▶ Selected extract:
↓↓↓

The Boskydel Vineyard, winery, and fields have survived the test of time, starting with Bernie Rink, a veteran with vision.

"Over the years, we’ve been taking over the farm for Dad,” says Andy Rink, one of Bernie’s sons and co-owner of Boskydel.” He’s 90 now and not able to do all the stuff that he used to be able to do."

Now it’s up to Bernie’s five busy sons, including Andy.

"The purpose of this whole wine process that he started here was to keep five boys tired and out of trouble, so after 41 years we kind of decided we are all kind of tired and certainly out of trouble,” Rink says. “It’s just time to move on."

It all started as it appears now, as a vineyard 50 years ago.

"The field of dreams, actually,” Rink says. “My brothers had a baseball diamond out on the corner of Otto Road and 641 with a backdrop and everything for fly balls. Dad announced one day after they got into their early to mid-teens that we are going to have to [trade] the diamond for a nursery of grapes."

That became a winery eight years later.

Now, all five brothers assumed the ownership from their dad, who also helped many other young people get to work.

“He would come here and the bottles would come in upside down in the case,” says Saxton, speaking of his own son. “His job was take them and turn them over."

Bradley Saxton’s son, Timothy, worked at the vineyard decades ago.

Values learned there stuck with him.

"It was the first real job he ever had,” Saxton says. “I think by him working here that Bernie set his work ways. You are going to do things right or don’t do it at all. Now, he is a lieutenant colonel in the United States Air Force."

Saxton remembers talking with Bernie over the years after his son went into the military.

"When Bernie, personally, was up here, it was like okay, we are going to spend half an hour coming up here to see,” Saxton says. "When you get inside, we’re not really fancy in here. It is good old wine barrels standing up with counter-top on it. And if Bernie was up here, he’d be sitting in his chair, rocking away with the furnaces going."

Andy says his father was the real mainstay.

“If we weren’t busy, he’d be sitting out front, sleeping in the chair when you pulled in,” Rink says. “He’s just always been here.”

As Boskydel’s story ends, the impact on so many lives will live on.

"It’s bittersweet,” Rink says. “Obviously, with the stress of several jobs to make a living up here and having to close this down as a family, it’s a hard decision and my dad. I’m sure it’s hard for him. But I think he would have told you the same in his own words. It’s served its purpose for him and for us."

The vineyard will remain open this year until December 31.

↑↑↑

▶ Given instruction 1:
According to the Boskydel article, until what date will the vineyard stay open this year?
▶ Given instruction 2:
For each statement, say whether it agrees with the Boskydel article. Answer yes or no, and quote the words from the article that decide it.
(a) The winery came eight years after the vineyard started.
(b) Bernie Rink has three sons.
(c) Timothy Saxton is now a lieutenant colonel in the Air Force.
▶ Given instruction 3:
Rewrite the Boskydel article from "That became a" up to and including "vineyard decades ago.", changing "bottles" to "jars".

▶ Record list:
↓↓↓

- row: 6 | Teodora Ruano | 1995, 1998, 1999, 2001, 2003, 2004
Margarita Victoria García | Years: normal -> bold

↑↑↑
↓↓↓

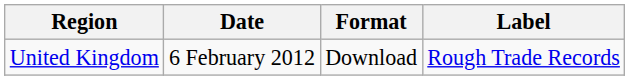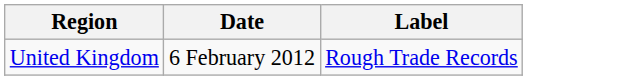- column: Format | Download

↑↑↑

▶ Final result 1:
December 31.

▶ Final result 2:
(a) Yes: "That became a winery eight years later."
(b) No: "Now it’s up to Bernie’s five busy sons, including Andy."
(c) Yes: "Now, he is a lieutenant colonel in the United States Air Force."

▶ Final result 3:
That became a winery eight years later.

Now, all five brothers assumed the ownership from their dad, who also helped many other young people get to work.

“He would come here and the jars would come in upside down in the case,” says Saxton, speaking of his own son. “His job was take them and turn them over."

Bradley Saxton’s son, Timothy, worked at the vineyard decades ago.